An orangutan holds on the branch of a tree before being rescued and relocated from at a swath of destructed forest in Indonesia. Photo: Binsar Bakkara / AP
A new, isolated species of orangutan has been found on the Indonesian island of Sumatra nearly a century after being originally reported, growing our great ape family by one. The new species was described Thursday in Current Biology.
Population analyses of the species (Pongo tapanuliensis) "suggest there are fewer than 800 individuals, making it the most endangered of the great apes," writes April Reese for Nature. And, a proposed dam on the Batang Toru river would divide the population into two areas, which could endanger them further. The New York Times reports the Tapanuli's lineage is 3-3.5 million years old.
""It would be bitterly ironic if it goes extinct as a biologically viable population just as it is described as a new species," orangutan researcher Biruté Mary Galdikas told Nature.
The discovery: Erik Meijaard, founder of conservation group Borneo Futures in Jakarta, first discovered reports of an isolated orangutan population, prompting a search.
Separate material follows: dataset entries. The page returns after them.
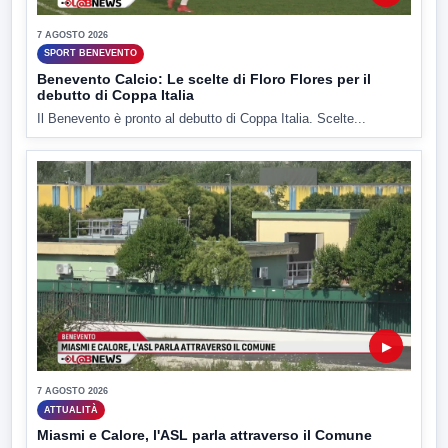
7 AGOSTO 2026
SPORT BENEVENTO
Benevento Calcio: Le scelte di Floro Flores per il
debutto di Coppa Italia
Il Benevento è pronto al debutto di Coppa Italia. Scelte...
▶
7 AGOSTO 2026
ATTUALITÀ
Miasmi e Calore, l'ASL parla attraverso il Comune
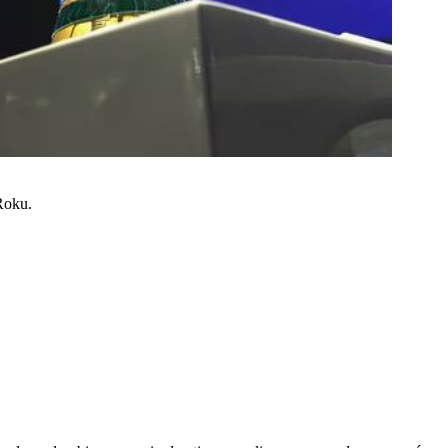
 Roku.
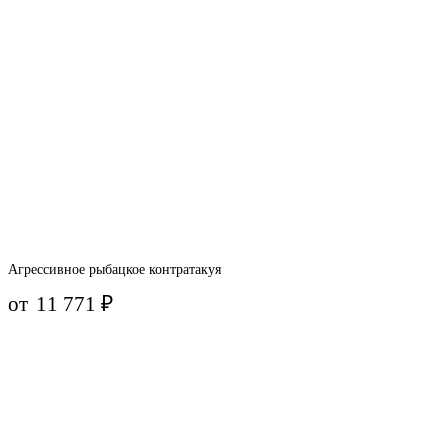
Агрессивное рыбацкое контратакуя
от
11 771
₽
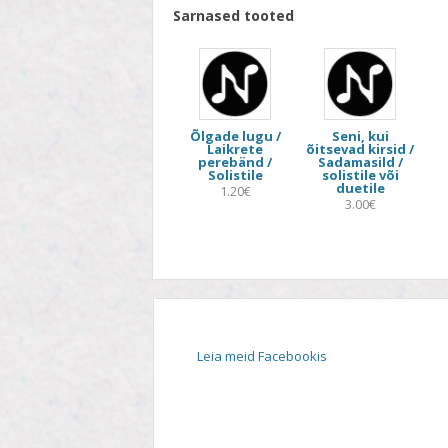
Sarnased tooted
Õlgade lugu /
Seni, kui
Laikrete
õitsevad kirsid /
perebänd /
Sadamasild /
Solistile
solistile või
duetile
1.20€
3.00€
Leia meid Facebookis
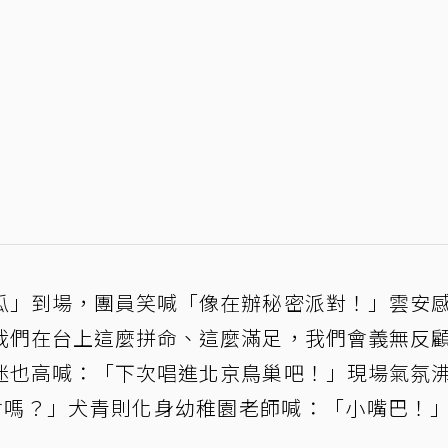
瓜」到場，團員笑喊「像在辦秘密派對！」雲安
我們在台上這麼拼命、這麼滿足，我們會義無反
迷也高喊：「下次唱進北京鳥巢吧！」現場氣氛
會嗎？」犬青則化身幼稚園老師喊：「小嘴巴！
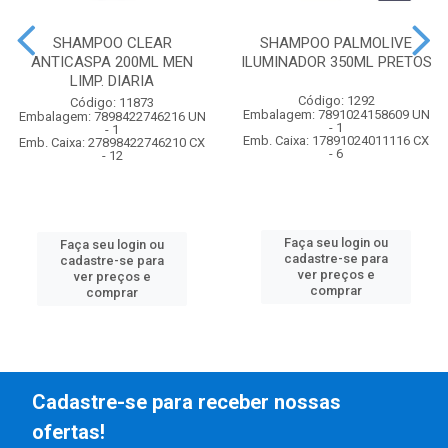
SHAMPOO CLEAR
SHAMPOO PALMOLIVE
ANTICASPA 200ML MEN
ILUMINADOR 350ML PRETOS
LIMP. DIARIA
Código: 1292
Código: 11873
Embalagem: 7891024158609 UN
Embalagem: 7898422746216 UN
- 1
- 1
Emb. Caixa: 17891024011116 CX
Emb. Caixa: 27898422746210 CX
- 6
- 12
Faça seu login ou
Faça seu login ou
cadastre-se para
cadastre-se para
ver preços e
ver preços e
comprar
comprar
Cadastre-se para receber nossas
ofertas!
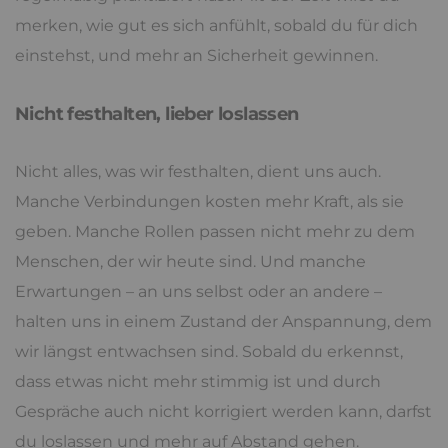
merken, wie gut es sich anfühlt, sobald du für dich
einstehst, und mehr an Sicherheit gewinnen.
Nicht festhalten, lieber loslassen
Nicht alles, was wir festhalten, dient uns auch.
Manche Verbindungen kosten mehr Kraft, als sie
geben. Manche Rollen passen nicht mehr zu dem
Menschen, der wir heute sind. Und manche
Erwartungen – an uns selbst oder an andere –
halten uns in einem Zustand der Anspannung, dem
wir längst entwachsen sind. Sobald du erkennst,
dass etwas nicht mehr stimmig ist und durch
Gespräche auch nicht korrigiert werden kann, darfst
du loslassen und mehr auf Abstand gehen.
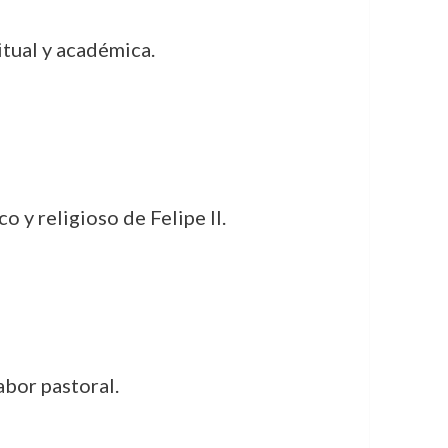
itual y académica.
o y religioso de Felipe II.
abor pastoral.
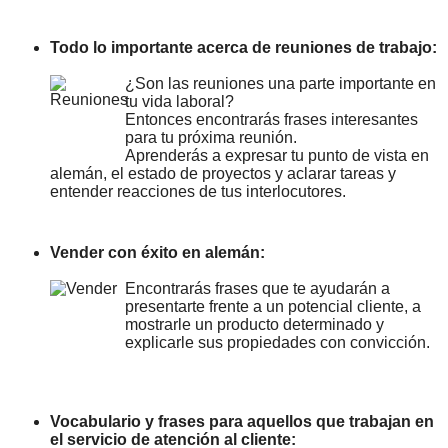
Todo lo importante acerca de reuniones de trabajo:
¿Son las reuniones una parte importante en
tu vida laboral?
Entonces encontrarás frases interesantes
para tu próxima reunión.
Aprenderás a expresar tu punto de vista en
alemán, el estado de proyectos y aclarar tareas y
entender reacciones de tus interlocutores.
Vender con éxito en alemán:
Encontrarás frases que te ayudarán a
presentarte frente a un potencial cliente, a
mostrarle un producto determinado y
explicarle sus propiedades con convicción.
Vocabulario y frases para aquellos que trabajan en
el servicio de atención al cliente:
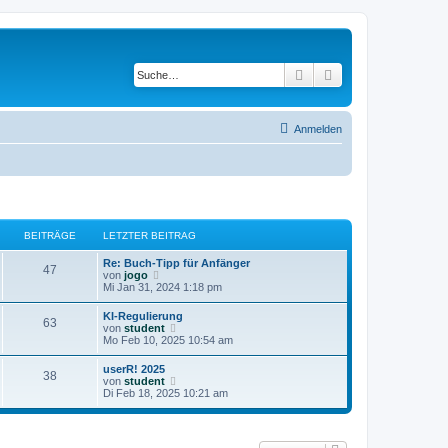
Suche
Erweiterte Suche
Anmelden
BEITRÄGE
LETZTER BEITRAG
Re: Buch-Tipp für Anfänger
47
N
von
jogo
e
Mi Jan 31, 2024 1:18 pm
u
e
KI-Regulierung
63
s
N
von
student
t
e
Mo Feb 10, 2025 10:54 am
e
u
r
e
userR! 2025
B
38
s
N
von
student
e
t
e
Di Feb 18, 2025 10:21 am
i
e
u
t
r
e
r
B
s
a
e
t
g
i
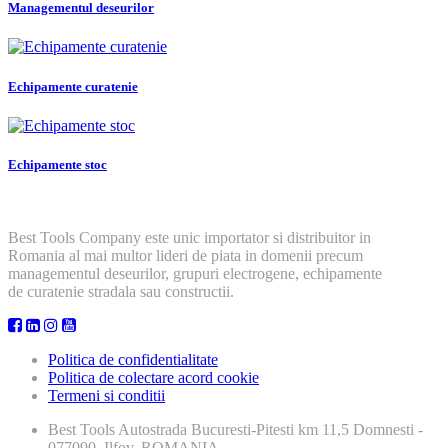
Managementul deseurilor
Echipamente curatenie
Echipamente stoc
Best Tools Company este unic importator si distribuitor in
Romania al mai multor lideri de piata in domenii precum
managementul deseurilor, grupuri electrogene, echipamente
de curatenie stradala sau constructii.
Politica de confidentialitate
Politica de colectare acord cookie
Termeni si conditii
Best Tools
Autostrada Bucuresti-Pitesti km 11,5 Domnesti -
077090, Ilfov, ROMANIA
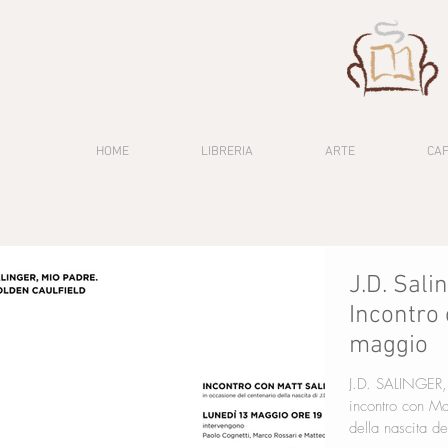
HOME
LIBRERIA
ARTE
CA
J.D. Sali
Incontro 
maggio
J.D. SALINGER
incontro con Matt Salinger in o
della nascita del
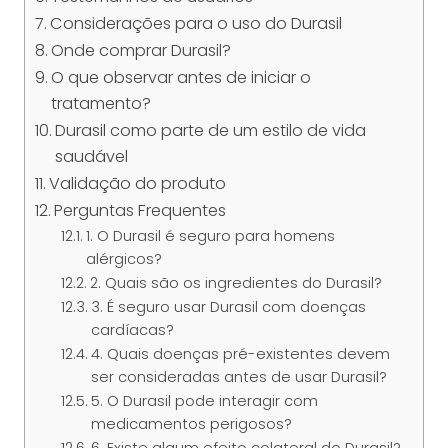
Considerações para o uso do Durasil
Onde comprar Durasil?
O que observar antes de iniciar o
tratamento?
Durasil como parte de um estilo de vida
saudável
Validação do produto
Perguntas Frequentes
1. O Durasil é seguro para homens
alérgicos?
2. Quais são os ingredientes do Durasil?
3. É seguro usar Durasil com doenças
cardíacas?
4. Quais doenças pré-existentes devem
ser consideradas antes de usar Durasil?
5. O Durasil pode interagir com
medicamentos perigosos?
It wasn't until 2013, however, that scientists found solid evidence, when locals killed one of the males. According to Australia's public broadcaster, ABC, the male's "skull was smaller, its face flatter and its canine teeth wider than those from Sumatran and Bornean orangutans."
The context: Finding a new mammal species is rare, and a new primate species is even more unlikely. Great apes are our closest relatives, but we still have much to learn about them and how they evolved.